Codility - Tape equilibrium training using Python

Question

A non-empty zero-indexed array A consisting of N integers is given. Array A represents numbers on a tape. Any integer P, such that 0 < P < N, splits this tape into two non-empty parts: A[0], A[1], ..., A[P − 1] and A[P], A[P + 1], ..., A[N − 1]. The difference between the two parts is the value of: |(A[0] + A[1] + ... + A[P − 1]) − (A[P] + A[P + 1] + ... + A[N − 1])| In other words, it is the absolute difference between the sum of the first part and the sum of the second part.

def solution(A):
N = len(A)
my_list = []
for i in range(1, N):
    first_tape = sum(A[:i - 1]) + A[i]
    second_tape = sum(A[i - 1:]) + A[i]
    difference = abs(first_tape - second_tape)
    my_list.append(difference)
print(min(my_list))
return min(my_list)

My solution gets 100% on Correctness but 0% on Performance. I think it is supposed to be O(N) but my time complexity is O(N*N). Can anyone please give me advice please?

Answer 1

You can change your code to something like below to have complexity O(N).
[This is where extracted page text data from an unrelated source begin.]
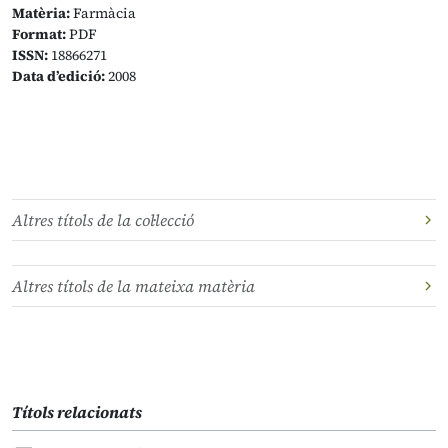
Matèria:
Farmàcia
Format:
PDF
ISSN:
18866271
Data d’edició:
2008
Altres títols de la col·lecció
Altres títols de la mateixa matèria
Títols relacionats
def solution(A):          
    s = sum(A)
    m = float('inf')
    left_sum = 0
    for i in A[:-1]:
        left_sum += i
        m = min(abs(s - 2*left_sum), m)
    return m

Answer 2

Functional approach as @darkvalance wrote, but with comments:

from itertools import accumulate

def solution(A):
    array_sum = sum(A)  # saving sum of all elements to have an O(n) complexity

    # accumulate returns accumulated sums
    # e.g. for input: [3, 1, 2, 4] it returns: [3, 4, 6, 10]
    # we are passing a copy of the array without the last element
    # including the last element doesn't make sense, becuase
    # accumulate[A][-1] == array_sum
    accumulated_list = accumulate(A[:-1])

    return min([abs(2*x - array_sum) for x in accumulated_list])